On average, those who discontinued squalamine improved by an additional 3.1 letters of best-corrected visual acuity (BCVA) after the first 10 weeks. Those who continued improved by 7.4 letters.
The results compared favorably with previous trials of anti-VEGF therapy for retinal vein occlusion, Dr Wroblewski said.
In the BRAVO, CRUISE and SHORE trials, patients gained an average of 14.9 to 19.3 letters. And in these trials, patients lost 2.8-3.3 letters of BCVA 2 months after the patients received their sixth or seventh injections.
In Dr. Wroblewski’s study, the patients who discontinued squalamine lost 5.2 letters 2 months after their second injection. But those who continued lost only 0.4 letters.

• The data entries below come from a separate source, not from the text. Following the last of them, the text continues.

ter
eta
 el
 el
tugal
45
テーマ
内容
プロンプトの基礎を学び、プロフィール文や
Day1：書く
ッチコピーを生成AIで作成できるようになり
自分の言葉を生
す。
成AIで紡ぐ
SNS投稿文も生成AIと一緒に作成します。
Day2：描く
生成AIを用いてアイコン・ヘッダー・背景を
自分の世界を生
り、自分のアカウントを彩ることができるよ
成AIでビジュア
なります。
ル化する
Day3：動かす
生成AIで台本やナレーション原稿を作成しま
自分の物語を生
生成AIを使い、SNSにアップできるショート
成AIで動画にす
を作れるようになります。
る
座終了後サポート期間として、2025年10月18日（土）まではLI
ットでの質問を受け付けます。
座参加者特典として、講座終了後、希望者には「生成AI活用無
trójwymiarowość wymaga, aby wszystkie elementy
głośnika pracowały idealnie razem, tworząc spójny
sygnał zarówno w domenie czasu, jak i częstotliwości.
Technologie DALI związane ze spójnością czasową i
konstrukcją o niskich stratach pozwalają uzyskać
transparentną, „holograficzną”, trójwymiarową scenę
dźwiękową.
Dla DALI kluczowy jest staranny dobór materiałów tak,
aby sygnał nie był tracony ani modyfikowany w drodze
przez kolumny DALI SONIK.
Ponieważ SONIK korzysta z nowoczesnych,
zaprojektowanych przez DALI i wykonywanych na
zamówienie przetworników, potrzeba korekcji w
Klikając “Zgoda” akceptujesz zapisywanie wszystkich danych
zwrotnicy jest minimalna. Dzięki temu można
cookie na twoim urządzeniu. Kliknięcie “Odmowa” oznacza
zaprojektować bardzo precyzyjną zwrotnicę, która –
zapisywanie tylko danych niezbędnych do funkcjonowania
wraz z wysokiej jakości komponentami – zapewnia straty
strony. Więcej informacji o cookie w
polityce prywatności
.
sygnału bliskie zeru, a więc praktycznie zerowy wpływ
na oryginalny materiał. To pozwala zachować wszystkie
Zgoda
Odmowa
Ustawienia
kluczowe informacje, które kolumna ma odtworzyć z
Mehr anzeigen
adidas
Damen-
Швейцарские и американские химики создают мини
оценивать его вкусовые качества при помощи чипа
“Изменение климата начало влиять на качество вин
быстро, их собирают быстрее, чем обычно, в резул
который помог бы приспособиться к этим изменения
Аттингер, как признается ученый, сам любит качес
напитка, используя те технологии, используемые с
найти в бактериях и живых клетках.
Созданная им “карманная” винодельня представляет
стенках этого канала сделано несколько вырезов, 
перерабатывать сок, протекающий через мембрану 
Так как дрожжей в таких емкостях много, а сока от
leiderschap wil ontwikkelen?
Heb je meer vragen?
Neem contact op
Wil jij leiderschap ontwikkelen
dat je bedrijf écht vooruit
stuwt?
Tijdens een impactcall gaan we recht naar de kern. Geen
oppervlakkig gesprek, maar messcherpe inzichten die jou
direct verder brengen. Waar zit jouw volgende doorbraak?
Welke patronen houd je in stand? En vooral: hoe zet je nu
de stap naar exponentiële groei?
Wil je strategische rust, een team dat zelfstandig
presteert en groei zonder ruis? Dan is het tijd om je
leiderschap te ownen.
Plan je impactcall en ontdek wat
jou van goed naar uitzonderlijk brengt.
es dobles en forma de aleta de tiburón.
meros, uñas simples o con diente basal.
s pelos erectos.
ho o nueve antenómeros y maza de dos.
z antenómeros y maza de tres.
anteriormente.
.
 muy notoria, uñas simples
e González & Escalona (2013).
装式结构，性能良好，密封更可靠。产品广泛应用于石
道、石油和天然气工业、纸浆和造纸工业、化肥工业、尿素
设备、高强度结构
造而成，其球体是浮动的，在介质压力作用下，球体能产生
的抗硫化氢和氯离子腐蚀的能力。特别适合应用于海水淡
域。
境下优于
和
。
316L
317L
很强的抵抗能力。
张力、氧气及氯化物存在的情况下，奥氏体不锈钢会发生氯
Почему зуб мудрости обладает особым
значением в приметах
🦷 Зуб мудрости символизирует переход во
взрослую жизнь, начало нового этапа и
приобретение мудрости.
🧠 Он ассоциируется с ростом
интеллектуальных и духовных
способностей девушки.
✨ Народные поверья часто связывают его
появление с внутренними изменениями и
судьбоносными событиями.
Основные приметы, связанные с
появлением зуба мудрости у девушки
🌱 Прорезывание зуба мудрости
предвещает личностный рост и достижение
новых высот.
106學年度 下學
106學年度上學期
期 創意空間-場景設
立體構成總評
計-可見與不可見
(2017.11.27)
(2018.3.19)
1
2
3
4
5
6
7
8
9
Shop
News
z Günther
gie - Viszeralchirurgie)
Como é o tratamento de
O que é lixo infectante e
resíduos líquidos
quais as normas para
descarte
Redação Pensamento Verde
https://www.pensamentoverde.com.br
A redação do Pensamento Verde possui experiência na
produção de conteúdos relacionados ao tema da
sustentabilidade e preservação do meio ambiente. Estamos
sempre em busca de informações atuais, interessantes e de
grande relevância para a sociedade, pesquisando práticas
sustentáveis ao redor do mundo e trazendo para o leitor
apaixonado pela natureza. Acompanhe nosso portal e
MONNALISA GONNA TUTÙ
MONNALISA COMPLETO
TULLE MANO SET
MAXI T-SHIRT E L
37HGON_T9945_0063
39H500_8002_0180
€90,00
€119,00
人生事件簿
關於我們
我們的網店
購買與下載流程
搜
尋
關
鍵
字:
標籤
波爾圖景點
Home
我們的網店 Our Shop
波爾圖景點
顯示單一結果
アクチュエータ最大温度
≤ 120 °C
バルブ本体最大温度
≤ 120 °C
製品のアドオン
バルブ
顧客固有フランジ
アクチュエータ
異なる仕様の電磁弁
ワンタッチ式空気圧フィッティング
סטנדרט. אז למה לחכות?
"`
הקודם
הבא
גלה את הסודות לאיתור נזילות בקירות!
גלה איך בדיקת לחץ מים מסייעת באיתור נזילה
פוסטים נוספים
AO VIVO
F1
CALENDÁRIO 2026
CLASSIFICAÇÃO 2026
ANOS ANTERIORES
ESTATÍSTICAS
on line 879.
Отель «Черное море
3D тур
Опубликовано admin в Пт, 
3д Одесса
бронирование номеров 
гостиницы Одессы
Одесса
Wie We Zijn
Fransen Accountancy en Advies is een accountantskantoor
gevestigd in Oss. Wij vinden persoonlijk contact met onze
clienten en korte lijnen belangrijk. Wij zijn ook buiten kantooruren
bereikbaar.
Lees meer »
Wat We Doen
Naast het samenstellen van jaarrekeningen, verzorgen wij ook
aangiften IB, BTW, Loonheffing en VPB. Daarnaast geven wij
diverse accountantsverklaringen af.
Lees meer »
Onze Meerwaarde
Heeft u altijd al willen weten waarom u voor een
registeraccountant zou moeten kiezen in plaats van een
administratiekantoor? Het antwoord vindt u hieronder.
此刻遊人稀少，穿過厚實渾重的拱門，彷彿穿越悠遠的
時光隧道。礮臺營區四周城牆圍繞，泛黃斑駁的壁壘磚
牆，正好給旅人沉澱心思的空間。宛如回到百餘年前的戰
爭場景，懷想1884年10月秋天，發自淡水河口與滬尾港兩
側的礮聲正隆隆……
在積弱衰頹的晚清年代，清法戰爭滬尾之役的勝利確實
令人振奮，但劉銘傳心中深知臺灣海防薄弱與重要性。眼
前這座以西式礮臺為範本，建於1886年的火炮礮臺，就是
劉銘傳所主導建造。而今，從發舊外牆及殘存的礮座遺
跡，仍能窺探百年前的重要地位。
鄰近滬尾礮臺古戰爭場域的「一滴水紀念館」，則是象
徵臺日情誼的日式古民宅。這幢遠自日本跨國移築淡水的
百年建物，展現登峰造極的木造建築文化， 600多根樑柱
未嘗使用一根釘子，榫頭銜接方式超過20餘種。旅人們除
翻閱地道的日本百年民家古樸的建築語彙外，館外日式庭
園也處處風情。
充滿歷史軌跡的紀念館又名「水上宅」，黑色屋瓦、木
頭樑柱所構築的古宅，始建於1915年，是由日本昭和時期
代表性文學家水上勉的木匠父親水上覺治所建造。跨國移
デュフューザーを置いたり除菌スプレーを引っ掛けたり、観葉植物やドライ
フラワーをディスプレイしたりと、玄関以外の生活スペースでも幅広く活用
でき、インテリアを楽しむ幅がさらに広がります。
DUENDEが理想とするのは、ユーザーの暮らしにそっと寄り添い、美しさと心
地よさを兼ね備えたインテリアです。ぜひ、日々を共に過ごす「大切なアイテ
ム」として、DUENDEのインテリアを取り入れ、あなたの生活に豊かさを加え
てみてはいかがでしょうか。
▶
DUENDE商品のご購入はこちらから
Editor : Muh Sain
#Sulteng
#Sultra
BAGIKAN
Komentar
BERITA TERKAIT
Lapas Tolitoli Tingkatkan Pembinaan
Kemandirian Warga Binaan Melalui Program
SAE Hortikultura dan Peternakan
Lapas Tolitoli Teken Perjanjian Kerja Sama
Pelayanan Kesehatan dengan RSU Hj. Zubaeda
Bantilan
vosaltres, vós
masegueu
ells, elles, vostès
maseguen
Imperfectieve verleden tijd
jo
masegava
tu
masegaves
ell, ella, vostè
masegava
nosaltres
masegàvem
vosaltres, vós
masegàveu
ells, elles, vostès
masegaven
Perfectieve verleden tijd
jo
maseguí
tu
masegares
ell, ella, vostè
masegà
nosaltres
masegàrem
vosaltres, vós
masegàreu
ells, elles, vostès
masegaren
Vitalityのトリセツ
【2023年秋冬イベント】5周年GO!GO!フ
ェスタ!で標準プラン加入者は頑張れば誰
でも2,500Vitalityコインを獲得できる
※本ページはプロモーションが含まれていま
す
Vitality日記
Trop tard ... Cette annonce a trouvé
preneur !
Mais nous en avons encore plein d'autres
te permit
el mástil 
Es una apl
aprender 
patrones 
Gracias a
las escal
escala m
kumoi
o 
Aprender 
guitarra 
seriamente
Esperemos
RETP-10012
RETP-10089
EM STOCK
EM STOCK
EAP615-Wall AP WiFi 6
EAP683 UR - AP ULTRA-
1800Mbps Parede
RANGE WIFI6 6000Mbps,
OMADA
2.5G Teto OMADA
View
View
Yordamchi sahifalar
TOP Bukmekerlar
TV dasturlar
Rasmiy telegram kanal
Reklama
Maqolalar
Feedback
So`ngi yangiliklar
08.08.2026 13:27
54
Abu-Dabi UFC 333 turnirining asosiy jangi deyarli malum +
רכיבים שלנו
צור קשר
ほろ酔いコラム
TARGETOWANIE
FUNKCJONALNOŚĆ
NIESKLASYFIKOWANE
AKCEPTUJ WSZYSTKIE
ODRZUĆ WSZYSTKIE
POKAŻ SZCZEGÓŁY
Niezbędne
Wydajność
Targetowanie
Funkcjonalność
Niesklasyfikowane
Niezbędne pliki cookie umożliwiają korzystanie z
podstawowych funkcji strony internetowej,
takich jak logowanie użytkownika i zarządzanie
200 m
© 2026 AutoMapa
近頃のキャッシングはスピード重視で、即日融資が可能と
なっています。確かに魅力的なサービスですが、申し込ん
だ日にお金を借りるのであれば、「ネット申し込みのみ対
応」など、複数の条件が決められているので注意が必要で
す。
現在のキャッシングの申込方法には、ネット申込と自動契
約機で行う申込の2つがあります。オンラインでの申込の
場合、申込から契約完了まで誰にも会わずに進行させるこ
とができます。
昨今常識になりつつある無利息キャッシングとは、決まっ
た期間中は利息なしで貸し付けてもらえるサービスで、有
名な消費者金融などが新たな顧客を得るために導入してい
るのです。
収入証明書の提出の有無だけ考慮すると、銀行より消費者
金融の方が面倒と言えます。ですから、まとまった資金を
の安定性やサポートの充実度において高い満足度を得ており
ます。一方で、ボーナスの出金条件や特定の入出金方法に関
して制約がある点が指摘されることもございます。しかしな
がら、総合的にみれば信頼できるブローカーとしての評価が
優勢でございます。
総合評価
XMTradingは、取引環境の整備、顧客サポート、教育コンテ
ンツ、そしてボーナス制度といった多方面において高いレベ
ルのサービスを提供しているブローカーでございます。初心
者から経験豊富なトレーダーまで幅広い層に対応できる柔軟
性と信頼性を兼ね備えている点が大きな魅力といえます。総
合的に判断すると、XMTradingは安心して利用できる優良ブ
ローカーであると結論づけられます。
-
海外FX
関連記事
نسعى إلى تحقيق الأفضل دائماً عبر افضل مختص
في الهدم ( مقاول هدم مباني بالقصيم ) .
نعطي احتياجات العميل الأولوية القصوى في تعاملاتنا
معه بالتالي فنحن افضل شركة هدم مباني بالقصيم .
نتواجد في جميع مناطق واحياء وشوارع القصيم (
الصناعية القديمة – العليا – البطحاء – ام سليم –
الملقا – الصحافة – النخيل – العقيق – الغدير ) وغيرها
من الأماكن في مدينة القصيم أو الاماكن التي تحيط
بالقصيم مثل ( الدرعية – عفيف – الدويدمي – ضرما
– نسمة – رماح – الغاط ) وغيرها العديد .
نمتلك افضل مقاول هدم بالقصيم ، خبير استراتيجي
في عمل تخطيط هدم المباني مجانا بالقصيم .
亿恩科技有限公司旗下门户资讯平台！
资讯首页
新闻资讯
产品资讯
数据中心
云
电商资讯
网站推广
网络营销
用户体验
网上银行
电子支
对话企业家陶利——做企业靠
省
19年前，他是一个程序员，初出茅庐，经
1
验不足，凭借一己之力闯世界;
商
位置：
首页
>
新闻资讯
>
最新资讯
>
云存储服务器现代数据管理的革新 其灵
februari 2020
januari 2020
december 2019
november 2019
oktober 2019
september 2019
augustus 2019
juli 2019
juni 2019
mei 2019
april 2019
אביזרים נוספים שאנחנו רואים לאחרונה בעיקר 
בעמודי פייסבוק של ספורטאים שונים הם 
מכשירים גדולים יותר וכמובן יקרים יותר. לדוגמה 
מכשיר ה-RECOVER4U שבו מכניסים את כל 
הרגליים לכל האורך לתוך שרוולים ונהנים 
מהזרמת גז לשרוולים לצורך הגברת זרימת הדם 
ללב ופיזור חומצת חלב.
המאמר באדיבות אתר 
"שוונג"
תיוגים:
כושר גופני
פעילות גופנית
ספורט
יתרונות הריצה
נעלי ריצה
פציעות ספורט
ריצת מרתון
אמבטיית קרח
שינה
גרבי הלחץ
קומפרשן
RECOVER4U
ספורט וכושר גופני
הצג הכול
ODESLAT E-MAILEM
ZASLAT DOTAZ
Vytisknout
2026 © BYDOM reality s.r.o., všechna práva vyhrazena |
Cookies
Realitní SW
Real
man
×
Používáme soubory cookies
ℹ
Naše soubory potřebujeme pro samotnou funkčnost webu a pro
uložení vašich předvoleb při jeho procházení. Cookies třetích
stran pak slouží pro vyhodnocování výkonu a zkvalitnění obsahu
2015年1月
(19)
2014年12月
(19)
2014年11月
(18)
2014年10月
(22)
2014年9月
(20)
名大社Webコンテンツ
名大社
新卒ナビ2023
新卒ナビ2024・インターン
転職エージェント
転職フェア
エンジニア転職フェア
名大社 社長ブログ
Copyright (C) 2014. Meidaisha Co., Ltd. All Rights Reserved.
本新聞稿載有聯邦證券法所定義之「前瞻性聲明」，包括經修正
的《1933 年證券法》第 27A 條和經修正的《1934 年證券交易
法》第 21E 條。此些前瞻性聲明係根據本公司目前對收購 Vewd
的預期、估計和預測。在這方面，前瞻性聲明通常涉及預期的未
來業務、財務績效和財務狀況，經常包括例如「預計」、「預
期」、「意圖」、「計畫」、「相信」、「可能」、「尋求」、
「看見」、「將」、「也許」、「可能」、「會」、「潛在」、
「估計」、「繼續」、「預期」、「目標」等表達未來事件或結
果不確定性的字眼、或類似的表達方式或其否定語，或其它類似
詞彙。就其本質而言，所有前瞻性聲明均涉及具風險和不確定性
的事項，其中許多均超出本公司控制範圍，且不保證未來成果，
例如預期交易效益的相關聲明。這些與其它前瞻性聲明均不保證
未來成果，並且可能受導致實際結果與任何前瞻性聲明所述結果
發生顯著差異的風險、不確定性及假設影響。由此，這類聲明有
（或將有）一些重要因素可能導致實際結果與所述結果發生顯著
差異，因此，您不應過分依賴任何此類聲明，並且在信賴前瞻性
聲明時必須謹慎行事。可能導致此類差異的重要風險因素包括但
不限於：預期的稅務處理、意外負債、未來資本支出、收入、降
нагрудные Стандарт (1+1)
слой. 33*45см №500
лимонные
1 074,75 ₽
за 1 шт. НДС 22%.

Squalamine was well tolerated without ocular or systemic safety issues, he said.
The group that continued squalamine ended up with less central subfield thickness, and needed fewer injections, but the differences were slight.
The group that continued squalamine needed a mean of 1.3 fewer injections of ranibizumab between weeks 10 and 38 than the group that discontinued the drug.
“Squalamine did not prolong the time for recurrent edema,” said Dr. Wroblewski. “It did not seem to impact the injection burden. However, the daily inhibition of these cytokines did seem to reduce the degree of vision loss that accompanies recurrent macular edema.”
Dr Wroblewski acknowledged limitations in his study, as the study was very small, took place at a single site, had no control group, and was not randomized until week 10.
Still the fact that squalamine appeared to strongly affect visual acuity without a proportionate effect on macular edema or number of injections suggests to him that the study population was not particularly skewed towards people who respond well toward ranibizumab.
“A phase III multicenter, randomized study employing topical squalamine at baseline is merited,” he said.
This article was adapted from Dr. Wroblewski’s preseation at the 2015 meeting of the American Society of Retina Specialists. Dr. Wroblewski is a consultant to the company and a stockholder.